Anything from a twinge to a sharp pain in the thigh, depending on the severity of the strain. Trying to straighten the leg against resistance causes pain. Swelling and bruising are possible. For grade 2 or 3 strains, the pain affects walking.
What’s Going On In There?
The quadriceps group, at the front of the upper leg, is a set of four muscles (thus quads). The rectus femoris is the most commonly strained muscle because it runs from the hip to the knee and crosses both joints, thus facing the double jeopardy of hip and knee stress. However, the most common site of a strain is at the point where the muscle turns into tendon just above the knee.
Sprinting, jumping or kicking is usually the cause, though any movement can cause a strain.

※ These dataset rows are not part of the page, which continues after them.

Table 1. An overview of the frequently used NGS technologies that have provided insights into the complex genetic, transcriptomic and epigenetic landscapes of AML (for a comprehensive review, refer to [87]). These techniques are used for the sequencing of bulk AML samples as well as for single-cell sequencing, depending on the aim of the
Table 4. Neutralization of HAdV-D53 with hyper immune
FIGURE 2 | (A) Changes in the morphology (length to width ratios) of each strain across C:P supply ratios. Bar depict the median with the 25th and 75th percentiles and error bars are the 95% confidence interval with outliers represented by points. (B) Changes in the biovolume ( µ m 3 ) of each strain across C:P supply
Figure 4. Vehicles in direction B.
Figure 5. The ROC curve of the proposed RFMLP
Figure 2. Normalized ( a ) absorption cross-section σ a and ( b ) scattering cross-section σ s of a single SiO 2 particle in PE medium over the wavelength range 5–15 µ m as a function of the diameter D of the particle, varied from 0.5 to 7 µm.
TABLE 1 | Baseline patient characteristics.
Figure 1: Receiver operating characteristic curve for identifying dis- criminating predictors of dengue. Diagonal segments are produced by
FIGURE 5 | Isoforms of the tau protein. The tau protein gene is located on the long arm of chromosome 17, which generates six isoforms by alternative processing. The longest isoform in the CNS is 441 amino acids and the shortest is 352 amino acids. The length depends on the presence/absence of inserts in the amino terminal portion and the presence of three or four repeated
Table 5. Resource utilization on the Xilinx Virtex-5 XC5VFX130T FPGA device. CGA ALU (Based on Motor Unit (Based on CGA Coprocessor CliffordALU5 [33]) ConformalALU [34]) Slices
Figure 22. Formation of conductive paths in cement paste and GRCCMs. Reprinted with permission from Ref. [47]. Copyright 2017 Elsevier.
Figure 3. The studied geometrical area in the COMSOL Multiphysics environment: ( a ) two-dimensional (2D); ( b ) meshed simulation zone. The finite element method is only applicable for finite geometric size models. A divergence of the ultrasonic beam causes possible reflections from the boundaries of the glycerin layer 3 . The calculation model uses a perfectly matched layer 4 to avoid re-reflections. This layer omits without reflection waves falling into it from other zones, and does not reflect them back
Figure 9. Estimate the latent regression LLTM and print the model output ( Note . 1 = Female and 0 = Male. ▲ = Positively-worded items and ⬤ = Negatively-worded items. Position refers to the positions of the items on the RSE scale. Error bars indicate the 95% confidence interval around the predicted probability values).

Employ dynamic rest. Avoid loading the leg, especially in the acute stage (the first 48 to 72 hours after the injury).
Ice it. Apply ice for 15 minutes 4 to 6 times a day for the first 2 days.
Compress and elevate. Applying a compression bandage and elevating the leg can help with swelling and inflammation.
Stretch it—gently. Several days after the strain, if it’s comfortable, perform gentle quad stretches for 20 to 30 seconds several times a day.
When To Call A Doctor
For a severe strain (if walking is difficult), or if you don’t get adequate relief for a milder strain with home-based treatment, see a doctor.
A sports doc uses an MRI to determine the extent and specifics of the injury. In addition to suggesting stretching and strengthening exercises, a doctor or physical therapist can prescribe ultrasound or electro- stimulation treatment, as well as sports massage.
Strong, flexible and balanced muscles throughout your lower body will help prevent quad strains (or any strains, for that matter).